• _USING THE INFORMATION_:
a) Decide whether each statement agrees with the notebook excerpt on cluster-discriminating words, answering yes or no and quoting the deciding words: (i) the first chart covers the top 10 most discriminating words for cluster 0; (ii) that chart uses vertical bars; (iii) within the loop, words are kept only when their p-value is below 0.05.
b) Pull out the notebook excerpt on cluster-discriminating words between "plt.tight_layout()" and "pvals = chi2(dfm, target)", inclusive.
c) In the notebook excerpt on cluster-discriminating words, what label goes on the x-axis of the cluster 0 chart?

SELECTED TEXT START

Now, let's plot a bar chart depicting the top 10 most discriminating words for cluster 0.

In [None]:
import matplotlib.pyplot as plt

top = disc_words.nlargest(10, "chi2").sort_values("chi2")

plt.figure(figsize=(5, 3))
plt.barh(top["feature"], top["chi2"])
plt.xlabel("Chi-square statistic")
plt.ylabel("")
plt.title("Most indicative features of cluster 0")
plt.tight_layout()
plt.show()

Now, we do it for all clusters.

In [None]:
dwf = pd.DataFrame()

for cluster in range(K):
    target = cluster_assignments == cluster
    scores, pvals = chi2(dfm, target)
    disc_words = pd.DataFrame({"cluster": cluster, "feature": vocabulary, "chi2" : scores, "pval" : pvals})
    disc_words = disc_words.sort_values("chi2", ascending=False).iloc[0:num_top_feats,:]
    disc_words = disc_words.loc[disc_words["pval"] < 0.05,:]
    dwf = pd.concat([dwf, disc_words], axis = 0)

disc_words = dwf.groupby("cluster")["feature"].apply(lambda s: ", ".join(s.astype(str)))

for i,r in disc_words.items():
    print(f"Cluster {i} most discriminating words: {r}")

SELECTED TEXT END
INFORMATION SUPPLIED START

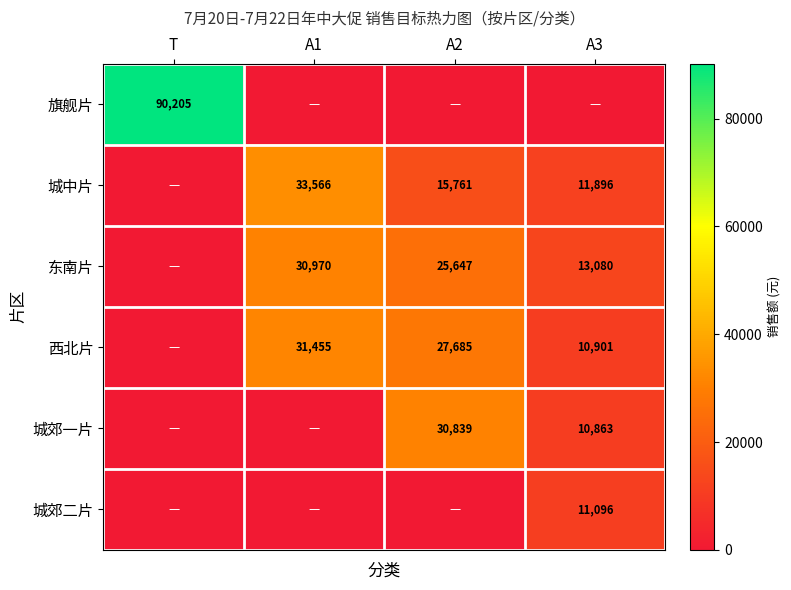

The value of 城郊一片 at A3 is 10863. True or false?

True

INFORMATION SUPPLIED END

• _RESULTS BY TASK_:
a)
(i) Yes: "top 10 most discriminating words for cluster 0"
(ii) No: "plt.barh(top["feature"], top["chi2"])"
(iii) Yes: "disc_words.loc[disc_words["pval"] < 0.05,:]"

b)
plt.tight_layout()
plt.show()

Now, we do it for all clusters.

In [None]:
dwf = pd.DataFrame()

for cluster in range(K):
    target = cluster_assignments == cluster
    scores, pvals = chi2(dfm, target)

c) "Chi-square statistic"